Ao individualizar o dado de uma pessoa, por exemplo, é possível saber que região ela costuma, que dias da semana vai ao supermercado e se costuma ir a academias, podendo criar e prever padrões de consumo. Ou, ainda mais grave, é possível monitorar grupos da sociedade e tomar medidas restritivas contra eles. “Um risco, por exemplo, é pegar dados da comunidade LGBT para ver se ela está seguindo a quarentena e, dependendo do tipo de governo instaurado, penalizar um segmento da sociedade em detrimento de outros”, exemplifica.
Se estivesse em vigor, LGPD seria amparo importante
Esse cenário que vivemos é aquele momento típico em que quem acompanha o desenrolar da LGPD no Brasil lamenta, e muito, a demora para a entrada em vigor da legislação, promulgada pelo presidente Michel Temer em 2018. Prevista para entrar em vigência em agosto deste ano, foi adiada para 2021 em função do coronavírus.

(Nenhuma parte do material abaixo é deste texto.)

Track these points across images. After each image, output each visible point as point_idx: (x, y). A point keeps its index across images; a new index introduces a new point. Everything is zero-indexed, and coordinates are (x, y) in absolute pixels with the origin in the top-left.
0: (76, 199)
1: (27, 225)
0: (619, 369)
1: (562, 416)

“Falta uma autoridade de proteção de dados que, embora prevista na LGPD, ainda não está em vigor. Hoje não temos quem possa dar uma orientação normativa e um respaldo para os agentes públicos tomadores de decisão entenderem que as políticas públicas de agora em diante devem considerar o uso correto dos dados das pessoas”, analisa Papathanasiadis.
Kalinka concorda. “Estamos pagando o preço pela morosidade da implantação da LGPD. O maior problema é que hoje, ao permitir que os dados sejam monitorados, não temos como garantir que depois as empresas ou o governo vão descartar as informações ou, ainda, que irão guardá-las da forma correta”, diz. Segundo ela, se os dados fornecidos não forem apenas os mapas de calor ou um agrupamento difícil de ser separado e individualizado, fica complicado manter o anonimato.
Com a presença de uma autoridade na área seria possível, por exemplo, estabelecer regras que assegurem aos usuários informações transparentes sobre o que está sendo coletado e o uso que será feito. “Alguns países que já tem essa legislação em vigor, como os europeus, tem diretrizes claras do que é permitido ou não, e até mesmo os cuidados com a segurança a serem tomados por todos”, destaca.